I’m not sure why, but I became very frustrated with my lack of progress with creating things, especially with making little doodads with Sculptypaint. In the meantime, I kept acquiring more and more textures, and spent most of my time just sorting them into a texture viewer. Very boring, ultimately.
And I went on STEAM hunts 2 and 3, of course, but didn’t feel sufficiently inspired or empowered to make anything new.
Not sure why. But I’m trying to break through and come up with some inspiration, motivation, and direction; also I’ve let my modest GIMP skillz slide, so will have to make up lost ground there, too. But today I at least learned how to do something useful in GIMP that helped with a real-life web project that I’m responsible for, which I hope was an ice-breaker for me.
Finally, it was good to run into my friend Clover, who gave me a lovely birch-log holiday centerpiece she made. It’s outstanding, creative, and decorative; she’s the best at making nice items for the virtual home. And I hear that my friend BookemJackson Streeter might be hosting another author evening with Keith Thomson, and I would love to be involved with that again if possible. So I hope to get my second life back on some kind of creative track that can be enjoyable again, and not leave me feeling unable to start because there’s so much backlog of “things” and “stuff” to make, finish, or improve.
Not to mention actually OPENING a store, rather than having it perennially “coming soon.” Have to make stuff, to sell stuff, or so I’ve been told.

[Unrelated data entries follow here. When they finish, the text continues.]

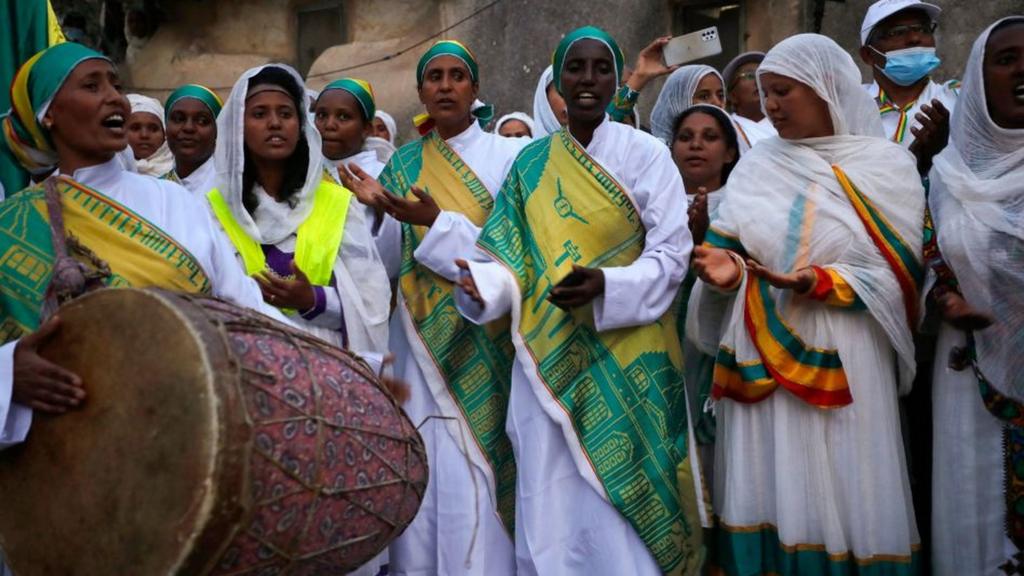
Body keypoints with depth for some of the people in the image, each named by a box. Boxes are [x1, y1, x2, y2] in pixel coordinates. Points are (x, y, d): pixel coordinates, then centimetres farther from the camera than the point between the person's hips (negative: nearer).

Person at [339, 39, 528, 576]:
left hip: (479, 340, -3)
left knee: (472, 482, -4)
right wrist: (375, 210, -12)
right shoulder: (403, 165, 9)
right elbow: (388, 264, 6)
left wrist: (437, 224, -19)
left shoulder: (507, 156, -2)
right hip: (418, 339, 3)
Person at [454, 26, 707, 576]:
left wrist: (606, 287, -24)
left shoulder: (646, 154, -2)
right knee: (549, 510, 5)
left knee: (621, 509, -2)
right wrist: (483, 284, -16)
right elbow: (514, 258, 6)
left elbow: (671, 254, -7)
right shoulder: (532, 162, 8)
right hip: (549, 360, 3)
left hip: (625, 360, -3)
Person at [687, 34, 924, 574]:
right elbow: (730, 246, 9)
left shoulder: (885, 167, 0)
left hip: (840, 364, -3)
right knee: (766, 493, 5)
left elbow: (899, 273, -4)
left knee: (840, 497, 0)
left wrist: (823, 283, -18)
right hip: (761, 358, 3)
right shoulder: (757, 165, 9)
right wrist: (727, 267, -14)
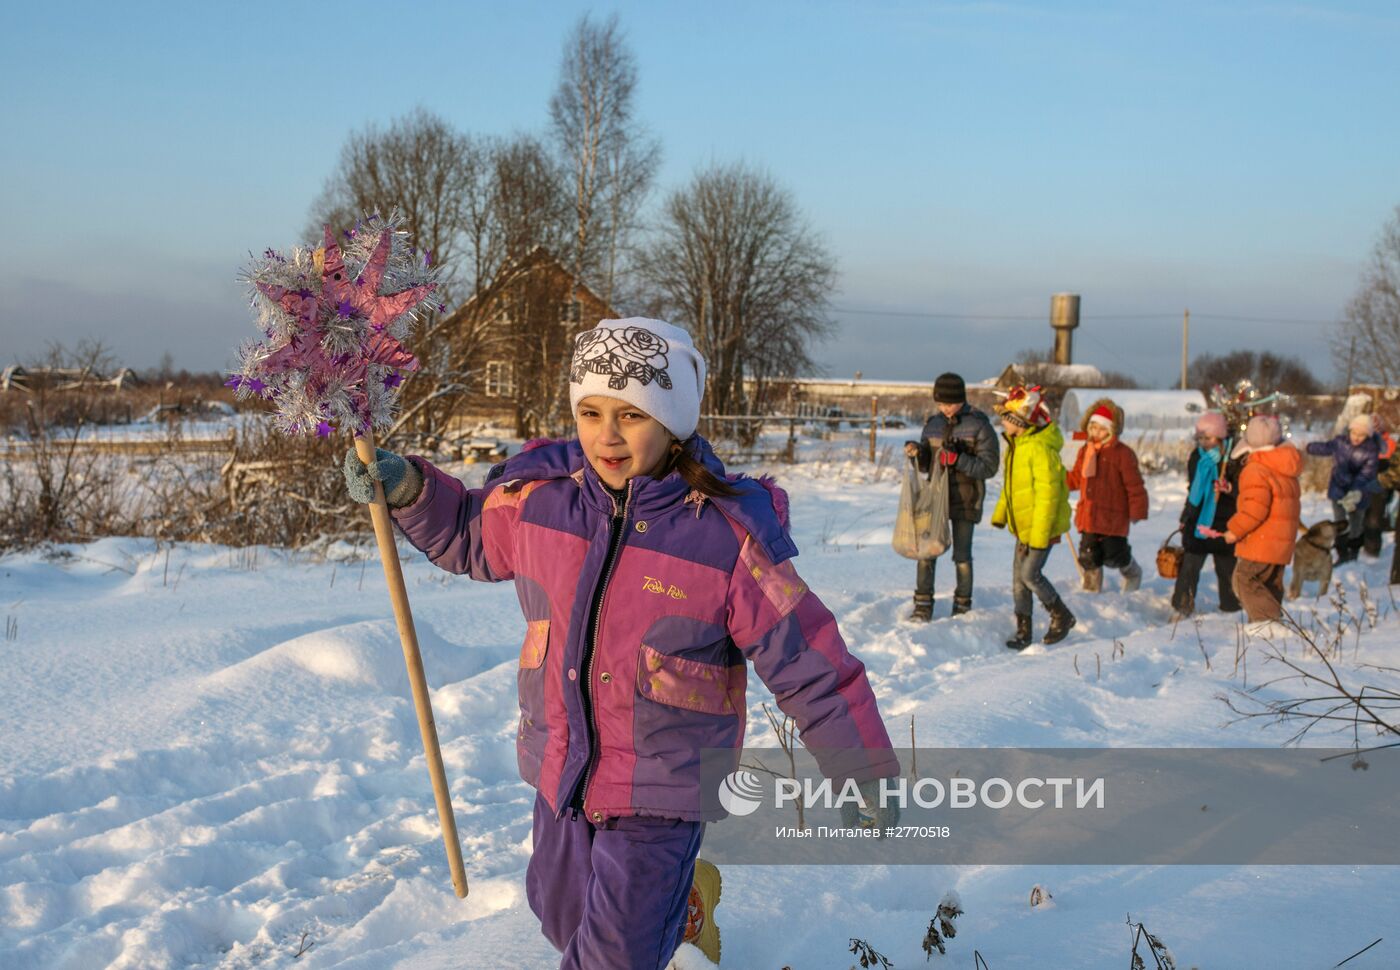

Besides music, exploring, and chatting with friends, I did enjoy building things -but I got more done when I did it in a classroom or structured educational environment. Need to do that again soon.
Dhughan continues to sell his walking sticks, but he’s not sure why because he’s become rather morosely convinced that they are not very good. He did make some progress the other day with an open-source walking stick script he found, which had totally baffled him several months ago. He would like to finish the rather attractive swirled Steampunk cane and get it working correctly; if he can do this, he will find it easier to correct some minor issues with his existing canes (he recently left his shop muttering something about hand animations and the ancestry of the Linden responsible for them).
My funding sources for Second Life, thank goodness, continue to be steady, so I’ve changed the billing for both myself and Dhughan to PayPal (I feel for my friends who can’t use this method, it’s a US-based Resident thing only, apparently).Recent changes in the way Linden Labs accepts payment (ie., no longer via currency transactions in the old XStreetSL ) actually are simpler for me: I merely have to “increase credit” and the funds come from PayPal, from the correct source.
So I suppose I’m a Steampunk lady of independent means, as far as SL is concerned. Time I was about doing something productive in the New Year.